Anonymous wrote:Anonymous wrote:I'm just heading into this phase. My mom is set to be discharged tomorrow from a second stint in rehab following a stroke. My dad is the primary caregiver but he is 7 years post his own stroke. My brother lives 40 minutes away, I'm about 90 minutes. My brother and I have been talking daily, equally sharing the load for the past 3 months. But it has already taken a toll on me, my brother, and our wives. My dad is holding up okay but I know the stress is getting to him.
Right now, I feel like crying as I type this. I don't know how we're going to adjust to these changes.
How old are they? Do they have any long term care insurance? Do they have funds that could be used for a part time nurses aide? It is well worth the money to get part time help. Don't wait until you're burned out. I can relate to the poster who said that caring for a parent was taking a toll on their own health, especially if you are also taking care of your own children. It really can be that demanding. My mother did not want a nurses aide, but once I hired the aide, my mother was very happy with the arrangement. At some point you may need to overrule your parents wishes in that regard.

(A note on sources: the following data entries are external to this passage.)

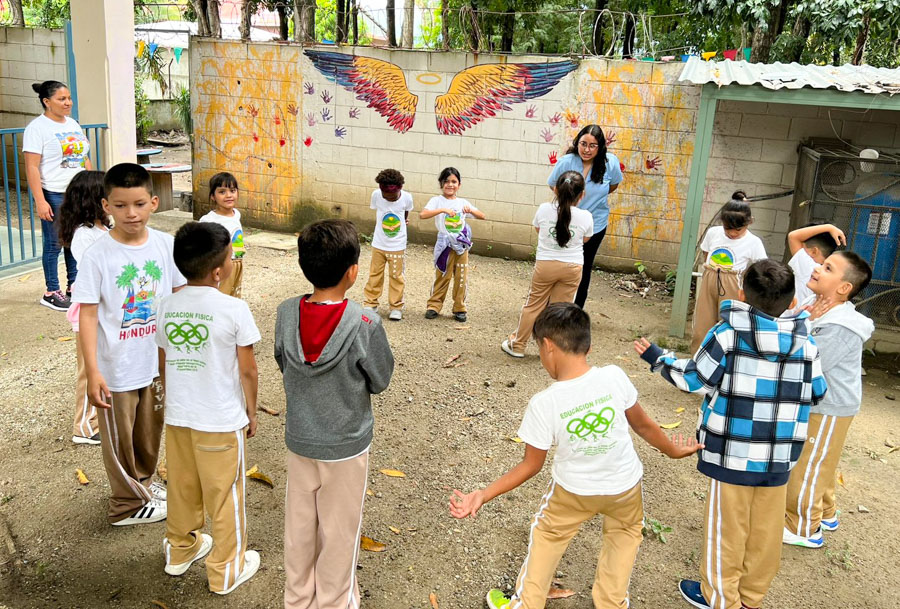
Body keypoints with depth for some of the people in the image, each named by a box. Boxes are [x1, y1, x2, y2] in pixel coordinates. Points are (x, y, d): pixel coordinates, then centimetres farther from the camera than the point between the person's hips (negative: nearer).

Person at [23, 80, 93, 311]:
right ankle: (51, 293, 9)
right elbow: (32, 167, -14)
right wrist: (39, 201, -20)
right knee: (54, 243, 0)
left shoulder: (73, 124, 13)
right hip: (54, 195, -7)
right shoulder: (37, 127, -9)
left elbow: (85, 159, 18)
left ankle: (74, 286, 23)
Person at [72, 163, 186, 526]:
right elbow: (88, 314, -15)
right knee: (120, 438, 13)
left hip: (159, 361, 4)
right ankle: (128, 504, 33)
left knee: (151, 430, 23)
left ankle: (143, 481, 48)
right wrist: (92, 372, -19)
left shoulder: (165, 245, -6)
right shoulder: (98, 255, -16)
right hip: (117, 368, -4)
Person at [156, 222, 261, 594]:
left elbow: (163, 366, 7)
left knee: (182, 488, 23)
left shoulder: (167, 306, -3)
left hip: (177, 417, 5)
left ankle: (180, 550, 43)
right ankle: (226, 571, 25)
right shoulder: (234, 309, -18)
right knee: (224, 496, 11)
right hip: (221, 421, -5)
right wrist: (251, 412, 3)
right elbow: (247, 371, -12)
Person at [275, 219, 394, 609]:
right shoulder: (365, 325, -25)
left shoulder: (286, 314, -13)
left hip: (299, 441, 4)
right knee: (339, 533, 16)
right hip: (346, 447, -4)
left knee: (299, 527, 22)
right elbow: (380, 381, -11)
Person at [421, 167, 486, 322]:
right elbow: (422, 214, -19)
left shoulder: (462, 202, 9)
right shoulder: (437, 200, -2)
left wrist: (471, 210, -13)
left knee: (461, 278, 5)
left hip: (462, 245, 3)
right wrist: (442, 210, -29)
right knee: (442, 277, 0)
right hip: (445, 244, -3)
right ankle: (434, 305, 13)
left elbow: (482, 216, 7)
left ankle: (459, 308, 16)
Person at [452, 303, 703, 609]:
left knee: (546, 535, 26)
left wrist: (483, 495, -10)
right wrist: (673, 450, 13)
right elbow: (643, 425, -6)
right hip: (624, 485, 2)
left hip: (573, 491, -1)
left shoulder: (543, 403, -26)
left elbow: (531, 465, -16)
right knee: (625, 531, 33)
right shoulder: (614, 376, -21)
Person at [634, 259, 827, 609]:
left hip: (733, 454, -3)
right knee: (765, 530, 17)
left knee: (726, 528, 11)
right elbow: (816, 394, 6)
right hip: (779, 458, 4)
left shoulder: (727, 334, -13)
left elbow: (694, 380, -7)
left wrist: (658, 359, 8)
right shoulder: (806, 343, -3)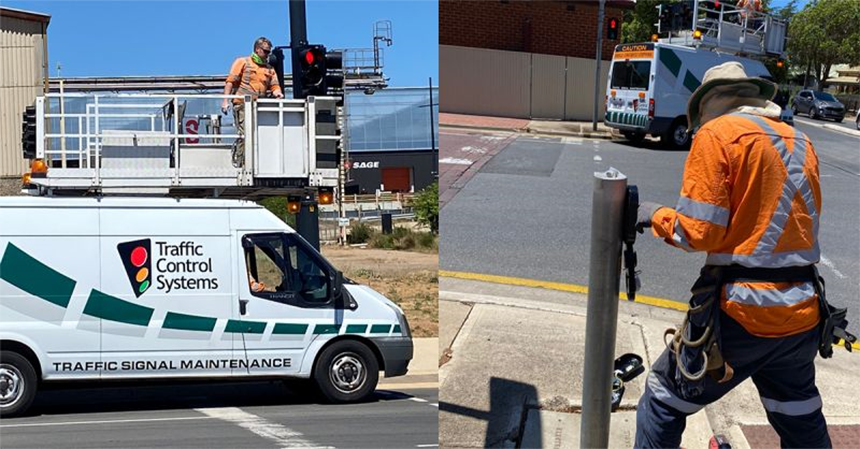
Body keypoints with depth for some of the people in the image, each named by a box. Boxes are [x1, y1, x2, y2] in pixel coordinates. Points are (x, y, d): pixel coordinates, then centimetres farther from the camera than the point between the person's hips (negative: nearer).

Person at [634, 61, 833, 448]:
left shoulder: (717, 134, -7)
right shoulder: (802, 143, 13)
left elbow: (698, 232, -13)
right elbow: (794, 224, 16)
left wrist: (656, 216, 4)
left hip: (740, 311, -6)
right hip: (802, 313, 7)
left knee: (663, 403, 11)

Anonymous wrote:I'm just heading into this phase. My mom is set to be discharged tomorrow from a second stint in rehab following a stroke. My dad is the primary caregiver but he is 7 years post his own stroke. My brother lives 40 minutes away, I'm about 90 minutes. My brother and I have been talking daily, equally sharing the load for the past 3 months. But it has already taken a toll on me, my brother, and our wives. My dad is holding up okay but I know the stress is getting to him.
Right now, I feel like crying as I type this. I don't know how we're going to adjust to these changes.

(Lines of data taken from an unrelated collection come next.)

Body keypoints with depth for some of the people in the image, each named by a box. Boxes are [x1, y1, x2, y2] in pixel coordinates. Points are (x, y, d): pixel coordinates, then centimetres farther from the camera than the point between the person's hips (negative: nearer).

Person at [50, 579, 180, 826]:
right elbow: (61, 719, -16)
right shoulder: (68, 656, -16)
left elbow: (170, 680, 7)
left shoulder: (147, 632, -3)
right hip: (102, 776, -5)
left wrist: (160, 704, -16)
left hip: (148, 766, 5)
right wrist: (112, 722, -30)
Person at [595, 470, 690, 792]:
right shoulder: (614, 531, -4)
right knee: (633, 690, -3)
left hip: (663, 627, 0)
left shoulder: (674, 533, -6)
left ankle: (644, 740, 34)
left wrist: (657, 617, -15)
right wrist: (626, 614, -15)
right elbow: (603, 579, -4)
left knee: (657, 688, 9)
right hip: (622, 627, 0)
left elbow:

Anonymous wrote:Anonymous wrote:OP here. Food for thought. I won't get into the details of our situation, but my parents' needs are much less intense than those described in these responses. Nevertheless, I understand that she might be burnt out and/or fearful of their mortality.
PPs, can you comment on how these experiences impacted your relationships with your siblings?
I'm the first poster. At first I resented my brother for not helping out as much as I was/not bearing the brunt of my parent's attitudes. But he was incredibly appreciative of all I was doing and when I told him I needed to take a break, he was supportive and said he'd step up/help me however I could. I never did tell him how mean my mother was/is to me because I didn't want to make him feel bad or think less of our mom.
Honestly, if my brother acted like how you appear to want to act, it probably would have destroyed our relationship.
Anonymous wrote:OP here. Food for thought. I won't get into the details of our situation, but my parents' needs are much less intense than those described in these responses. Nevertheless, I understand that she might be burnt out and/or fearful of their mortality.
PPs, can you comment on how these experiences impacted your relationships with your siblings?
Anonymous wrote:The title says it all. My parents are experiencing some health issues and my sister, after initially jumping to their rescue, is essentially bowing out of the effort. (Not calling, not visiting them.) I am very frustrated with her, but I realize that I need to let that go and just do what I can to help without expecting anything from her. Any advice/mantras/words of wisdom regarding letting go of expectations of siblings?